Concernant l’activité de la SEML, la première étape consiste à pouvoir dégager des revenus à court terme afin de pouvoir financer ses activités. L’objectif sera atteint par l’installation de 30 centrales photovoltaïques sur des bâtiments de la CCHL, d’une puissance inférieure à 9 kWc par centrale afin de pouvoir bénéficier de tarifs d’achat optimaux. L’investissement sera en grande partie réalisée sur fonds publics, en particulier via l’aide de 500 000€ accordée aux lauréats de l’appel à projets « Territoires à énergie positive pour la croissance verte », dont la CCHL fait partie (sous réserve des conditions d’utilisation de cette aide, non précisées à cette date).

... pour intervenir sur des opérations globales auprès des habitants

La région Aquitaine soutient par ailleurs, pendant 3 ans, la création d’un poste à plein temps pour animer la SEML, ce qui permettra d’accélérer les études d’autres projets de production d’énergie (biomasse et méthanisation en particulier, ressources locales abondantes), mais également d’avancer sur les problématiques d’efficacité énergétique.
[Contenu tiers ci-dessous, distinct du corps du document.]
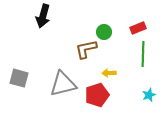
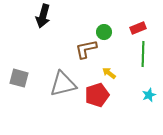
yellow arrow: rotated 40 degrees clockwise
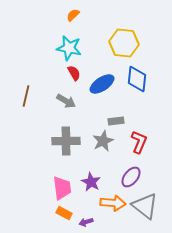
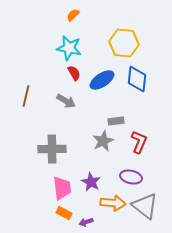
blue ellipse: moved 4 px up
gray cross: moved 14 px left, 8 px down
purple ellipse: rotated 65 degrees clockwise
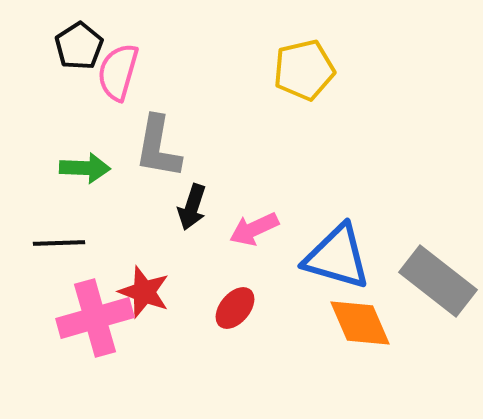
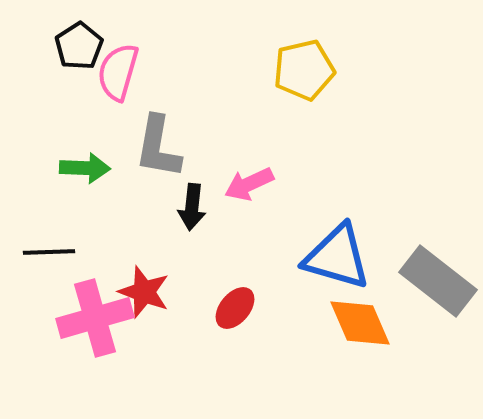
black arrow: rotated 12 degrees counterclockwise
pink arrow: moved 5 px left, 45 px up
black line: moved 10 px left, 9 px down
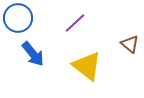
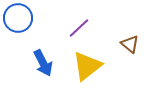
purple line: moved 4 px right, 5 px down
blue arrow: moved 10 px right, 9 px down; rotated 12 degrees clockwise
yellow triangle: rotated 44 degrees clockwise
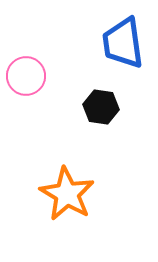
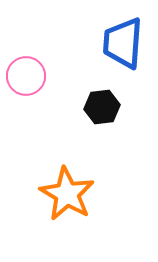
blue trapezoid: rotated 12 degrees clockwise
black hexagon: moved 1 px right; rotated 16 degrees counterclockwise
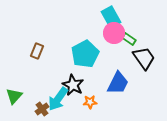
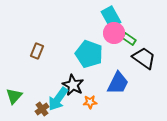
cyan pentagon: moved 4 px right; rotated 24 degrees counterclockwise
black trapezoid: rotated 20 degrees counterclockwise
Ce travail sera réalisé en priorité sur les bâtiments publics par souci d’exemplarité, mais d’autres projets existent pour aider à la rénovation énergétique des particuliers. Par exemple, il est envisagé de proposer aux habitants de mettre à disposition leur toiture pour l’installation de centrales PV par la SEML. En contrepartie, la SEML s’engage à rétrocéder l’intégralité des bénéfices générés par la production solaire au propriétaire, pour le financement de travaux de rénovation énergétique du logement.
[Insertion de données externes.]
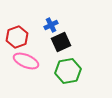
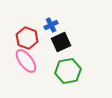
red hexagon: moved 10 px right, 1 px down; rotated 20 degrees counterclockwise
pink ellipse: rotated 30 degrees clockwise
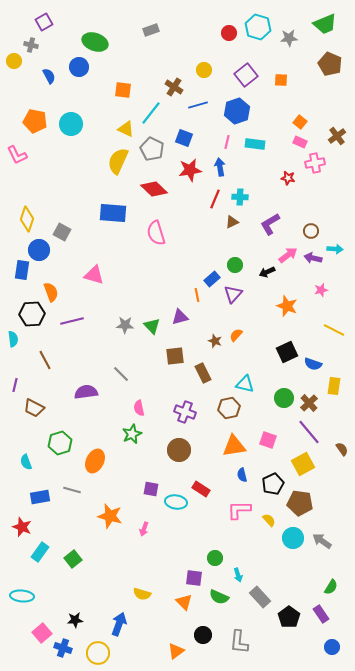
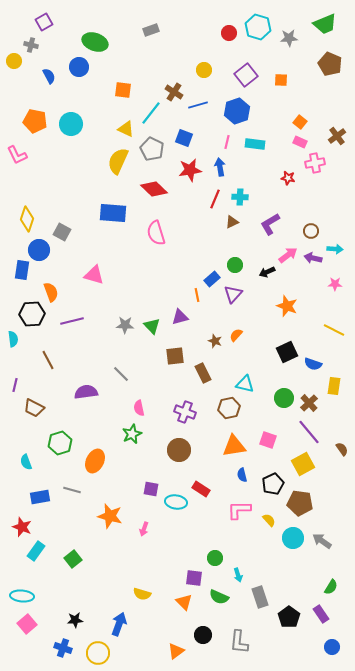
brown cross at (174, 87): moved 5 px down
pink star at (321, 290): moved 14 px right, 6 px up; rotated 16 degrees clockwise
brown line at (45, 360): moved 3 px right
cyan rectangle at (40, 552): moved 4 px left, 1 px up
gray rectangle at (260, 597): rotated 25 degrees clockwise
pink square at (42, 633): moved 15 px left, 9 px up
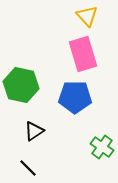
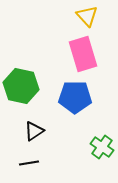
green hexagon: moved 1 px down
black line: moved 1 px right, 5 px up; rotated 54 degrees counterclockwise
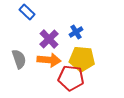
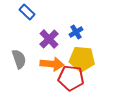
orange arrow: moved 3 px right, 4 px down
Une participation progressive des citoyens et des collectivités au capital de la SEML

Pour finir, il existe une synergie toute particulière entre la SEML et la société Valorem qui veut installer un parc d’éoliennes sur la commune d’Escource. Au moment de la création de la SEML, Valorem a pris, en plus de ses parts, les 25% prévus pour la coopérative citoyenne. Ces parts seront ensuite rétrocédées à la coopérative, une fois que celle- ci sera constituée. Valorem s’engage également à donner la possibilité à la SEML de racheter une partie des parts du parc éolien grâce aux taxes perçues. Ce montage financier innovant permettra à la CCHL de posséder une partie de l’outil de production sans investissement initial. La SEML s’engage en retour à affecter l’ensemble de ses revenus au financement d’actions pour la transition énergétique.